WHAT TO PRODUCE → Lay out every line of the material below as a Markdown table with the columns Row and Line, numbering the lines and skipping any blank ones. Leave the pictures out.

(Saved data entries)

___

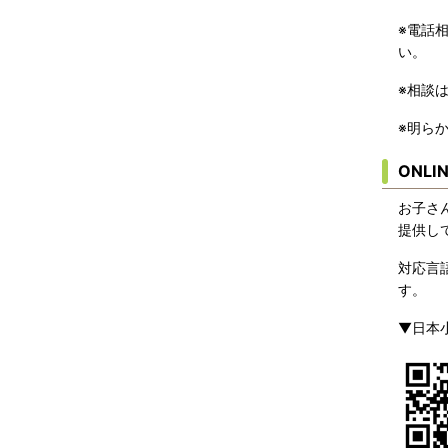
※電話
い。
※相談
※明ら
ONL
お子さ
提供し
対応言
す。
▼日本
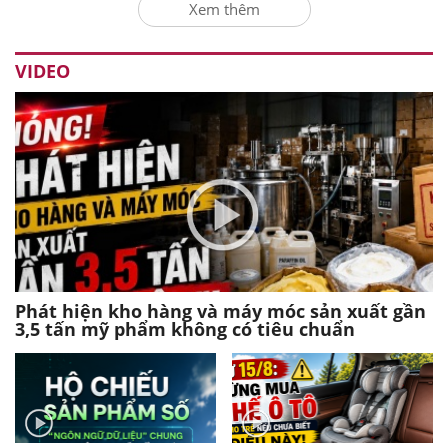
Xem thêm
VIDEO
Phát hiện kho hàng và máy móc sản xuất gần
3,5 tấn mỹ phẩm không có tiêu chuẩn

___

TASK SOLUTION →
| Row | Line |
|---|---|
| 1 | ※電話 |
| 2 | い。 |
| 3 | ※相談 |
| 4 | ※明ら |
| 5 | ONL |
| 6 | お子さ |
| 7 | 提供し |
| 8 | 対応言 |
| 9 | す。 |
| 10 | ▼日本 |
| 11 | Xem thêm |
| 12 | VIDEO |
| 13 | Phát hiện kho hàng và máy móc sản xuất gần |
| 14 | 3,5 tấn mỹ phẩm không có tiêu chuẩn |